Exercise materials Block Start
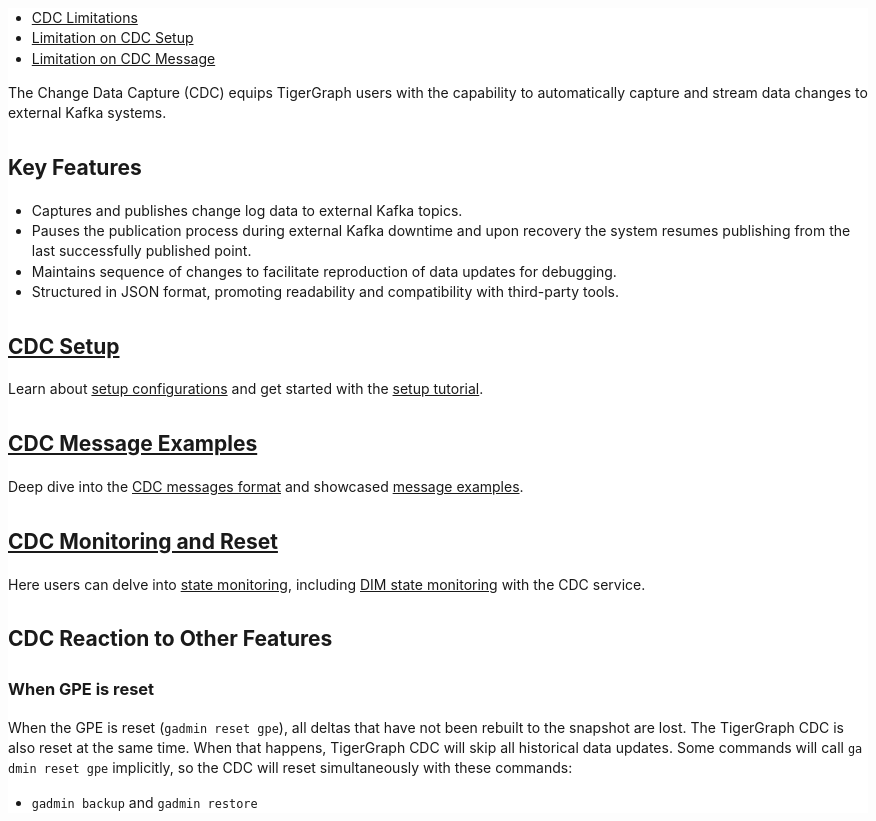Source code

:   * [CDC Limitations](https://docs.tigergraph.com/tigergraph-server/3.10/system-management/change-data-capture/cdc-overview#_cdc_limitations)
  * [Limitation on CDC Setup](https://docs.tigergraph.com/tigergraph-server/3.10/system-management/change-data-capture/cdc-overview#_limitation_on_cdc_setup)
  * [Limitation on CDC Message](https://docs.tigergraph.com/tigergraph-server/3.10/system-management/change-data-capture/cdc-overview#_limitation_on_cdc_message)


The Change Data Capture (CDC) equips TigerGraph users with the capability to automatically capture and stream data changes to external Kafka systems.
## [](https://docs.tigergraph.com/tigergraph-server/3.10/system-management/change-data-capture/cdc-overview#_key_features)Key Features
  * Captures and publishes change log data to external Kafka topics.
  * Pauses the publication process during external Kafka downtime and upon recovery the system resumes publishing from the last successfully published point.
  * Maintains sequence of changes to facilitate reproduction of data updates for debugging.
  * Structured in JSON format, promoting readability and compatibility with third-party tools.


## [](https://docs.tigergraph.com/tigergraph-server/3.10/system-management/change-data-capture/cdc-overview#_cdc_setup)[CDC Setup](https://docs.tigergraph.com/tigergraph-server/4.2/system-management/change-data-capture/cdc-setup)
Learn about [setup configurations](https://docs.tigergraph.com/tigergraph-server/4.2/system-management/change-data-capture/cdc-setup#_setup_configuration) and get started with the [setup tutorial](https://docs.tigergraph.com/tigergraph-server/4.2/system-management/change-data-capture/cdc-setup#_setup_tutorial).
## [](https://docs.tigergraph.com/tigergraph-server/3.10/system-management/change-data-capture/cdc-overview#_cdc_message_examples)[CDC Message Examples](https://docs.tigergraph.com/tigergraph-server/4.2/system-management/change-data-capture/cdc-message-example)
Deep dive into the [CDC messages format](https://docs.tigergraph.com/tigergraph-server/4.2/system-management/change-data-capture/cdc-message-example#_message_format) and showcased [message examples](https://docs.tigergraph.com/tigergraph-server/4.2/system-management/change-data-capture/cdc-message-example#_message_examples).
## [](https://docs.tigergraph.com/tigergraph-server/3.10/system-management/change-data-capture/cdc-overview#_cdc_monitoring_and_reset)[CDC Monitoring and Reset](https://docs.tigergraph.com/tigergraph-server/4.2/system-management/change-data-capture/cdc-state-monitoring)
Here users can delve into [state monitoring](https://docs.tigergraph.com/tigergraph-server/4.2/system-management/change-data-capture/cdc-state-monitoring#_state_monitoring), including [DIM state monitoring](https://docs.tigergraph.com/tigergraph-server/4.2/system-management/change-data-capture/cdc-state-monitoring#_state_of_dim_service) with the CDC service.
## [](https://docs.tigergraph.com/tigergraph-server/3.10/system-management/change-data-capture/cdc-overview#_cdc_reaction_to_other_features)CDC Reaction to Other Features
### [](https://docs.tigergraph.com/tigergraph-server/3.10/system-management/change-data-capture/cdc-overview#_when_gpe_is_reset)When GPE is reset
When the GPE is reset (`gadmin reset gpe`), all deltas that have not been rebuilt to the snapshot are lost. The TigerGraph CDC is also reset at the same time. When that happens, TigerGraph CDC will skip all historical data updates. Some commands will call `gadmin reset gpe` implicitly, so the CDC will reset simultaneously with these commands:
  * `gadmin backup` and `gadmin restore`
Exercise materials Block End
* _Task item_: Given the records above, reproduce precisely and only the lines between the line holding "successfully published point." and the line holding "with third-party tools.", inclusive.

* _Written answer_:
  * Pauses the publication process during external Kafka downtime and upon recovery the system resumes publishing from the last successfully published point.
  * Maintains sequence of changes to facilitate reproduction of data updates for debugging.
  * Structured in JSON format, promoting readability and compatibility with third-party tools.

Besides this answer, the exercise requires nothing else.